After all this time, he still gets a kick out of it.
“We take the trivial and make it serious and take the serious and make it trivial, so there’s this whole range of techniques we’ve developed to do it. It’s not ‘set and forget’ because you still have the bucket every week you have to fill, but you know where to find the stories, and you know what stories are going to work,” he said. “It’s incredibly rewarding.”
Recognised as often for his voice as his face, Pickhaver loves talking to strangers — anyone, really, from the guy at the petrol station to the family of four sitting in front of him on the plane.
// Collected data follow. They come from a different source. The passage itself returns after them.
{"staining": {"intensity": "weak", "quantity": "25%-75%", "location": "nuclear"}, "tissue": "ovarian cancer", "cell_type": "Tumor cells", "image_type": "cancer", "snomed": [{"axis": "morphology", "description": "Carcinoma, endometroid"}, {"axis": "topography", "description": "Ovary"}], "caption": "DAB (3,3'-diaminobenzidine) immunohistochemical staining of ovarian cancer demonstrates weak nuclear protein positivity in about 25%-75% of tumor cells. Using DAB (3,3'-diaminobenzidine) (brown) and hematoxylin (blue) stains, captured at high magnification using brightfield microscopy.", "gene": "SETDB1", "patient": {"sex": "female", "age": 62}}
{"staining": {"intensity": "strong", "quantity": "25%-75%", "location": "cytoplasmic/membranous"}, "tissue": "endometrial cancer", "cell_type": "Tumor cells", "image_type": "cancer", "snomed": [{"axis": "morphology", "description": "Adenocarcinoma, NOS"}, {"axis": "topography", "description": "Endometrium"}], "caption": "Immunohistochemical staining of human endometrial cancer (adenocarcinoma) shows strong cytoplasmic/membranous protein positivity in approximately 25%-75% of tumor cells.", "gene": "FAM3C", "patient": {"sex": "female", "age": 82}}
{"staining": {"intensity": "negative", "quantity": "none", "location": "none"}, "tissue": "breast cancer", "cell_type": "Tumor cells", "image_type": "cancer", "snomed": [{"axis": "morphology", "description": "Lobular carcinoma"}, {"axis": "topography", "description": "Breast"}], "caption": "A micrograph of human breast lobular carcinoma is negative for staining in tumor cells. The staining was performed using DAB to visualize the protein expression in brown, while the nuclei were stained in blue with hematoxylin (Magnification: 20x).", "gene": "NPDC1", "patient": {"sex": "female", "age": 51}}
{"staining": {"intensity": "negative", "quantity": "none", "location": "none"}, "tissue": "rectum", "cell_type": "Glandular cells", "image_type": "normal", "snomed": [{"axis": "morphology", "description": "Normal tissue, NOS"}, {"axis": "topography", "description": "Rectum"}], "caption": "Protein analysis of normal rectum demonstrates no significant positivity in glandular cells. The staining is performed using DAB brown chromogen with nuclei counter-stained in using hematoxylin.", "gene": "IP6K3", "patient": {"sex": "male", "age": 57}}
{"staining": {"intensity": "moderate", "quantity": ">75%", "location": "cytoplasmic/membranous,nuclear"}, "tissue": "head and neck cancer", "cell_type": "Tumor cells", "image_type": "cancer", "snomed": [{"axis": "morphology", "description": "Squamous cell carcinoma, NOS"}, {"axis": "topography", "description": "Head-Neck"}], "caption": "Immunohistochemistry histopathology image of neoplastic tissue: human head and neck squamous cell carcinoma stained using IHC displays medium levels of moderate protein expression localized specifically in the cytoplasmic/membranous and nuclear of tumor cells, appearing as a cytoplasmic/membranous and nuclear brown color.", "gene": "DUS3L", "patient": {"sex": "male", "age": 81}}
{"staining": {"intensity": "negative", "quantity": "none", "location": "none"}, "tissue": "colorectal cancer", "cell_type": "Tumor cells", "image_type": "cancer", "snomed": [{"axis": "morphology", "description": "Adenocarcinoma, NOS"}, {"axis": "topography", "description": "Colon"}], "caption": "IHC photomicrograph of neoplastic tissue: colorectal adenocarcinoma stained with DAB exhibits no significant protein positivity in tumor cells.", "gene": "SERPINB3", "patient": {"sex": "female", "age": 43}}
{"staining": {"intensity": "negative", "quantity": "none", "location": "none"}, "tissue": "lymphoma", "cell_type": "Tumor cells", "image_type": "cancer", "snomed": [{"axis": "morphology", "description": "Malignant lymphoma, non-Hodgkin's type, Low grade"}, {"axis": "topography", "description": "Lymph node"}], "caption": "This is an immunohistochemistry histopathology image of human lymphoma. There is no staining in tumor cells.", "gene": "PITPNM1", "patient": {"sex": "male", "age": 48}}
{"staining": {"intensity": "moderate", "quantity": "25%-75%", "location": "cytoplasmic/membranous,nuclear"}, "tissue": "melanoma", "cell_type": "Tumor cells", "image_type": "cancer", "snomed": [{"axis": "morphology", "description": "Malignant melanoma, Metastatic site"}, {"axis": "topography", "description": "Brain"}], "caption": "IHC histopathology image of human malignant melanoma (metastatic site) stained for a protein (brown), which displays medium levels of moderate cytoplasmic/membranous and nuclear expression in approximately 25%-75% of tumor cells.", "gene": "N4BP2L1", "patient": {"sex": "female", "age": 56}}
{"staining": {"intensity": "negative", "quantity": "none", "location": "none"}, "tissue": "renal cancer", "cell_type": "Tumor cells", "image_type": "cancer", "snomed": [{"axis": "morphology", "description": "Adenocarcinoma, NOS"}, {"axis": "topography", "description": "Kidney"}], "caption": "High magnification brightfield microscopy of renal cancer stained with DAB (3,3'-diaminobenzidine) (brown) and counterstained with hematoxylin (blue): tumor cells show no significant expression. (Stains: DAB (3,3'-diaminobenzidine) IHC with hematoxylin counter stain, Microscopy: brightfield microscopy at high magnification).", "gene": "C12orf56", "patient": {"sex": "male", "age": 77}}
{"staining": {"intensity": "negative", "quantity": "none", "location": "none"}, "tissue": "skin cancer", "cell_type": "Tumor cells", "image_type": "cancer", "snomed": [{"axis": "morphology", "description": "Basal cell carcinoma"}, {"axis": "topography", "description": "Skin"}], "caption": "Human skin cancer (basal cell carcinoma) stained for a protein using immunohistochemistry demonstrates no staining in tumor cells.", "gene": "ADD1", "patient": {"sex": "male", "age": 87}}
These chats often produce gold for the weekly radio show — “You wouldn’t believe how much of the script and ideas come from those chance encounters” — and delivered one of his favourite moments while making Secrets of our City.
He was shooting a scene in Fremantle when a bloke wandered by and noticed the cameras.
“So he comes back and talks to me. He said, ‘I thought they were just filming an ordinary bloke, and then I realised they were filming an ordinary bloke.’”
Pickhaver laughs. “That’s the best thing anyone could possibly say.”
Secrets of our Cities is on SBS on Demand, sbs.com.au/ondemand. H.G. Nelson joins the Triple M Ashes commentary team live from the SCG, January 4-7.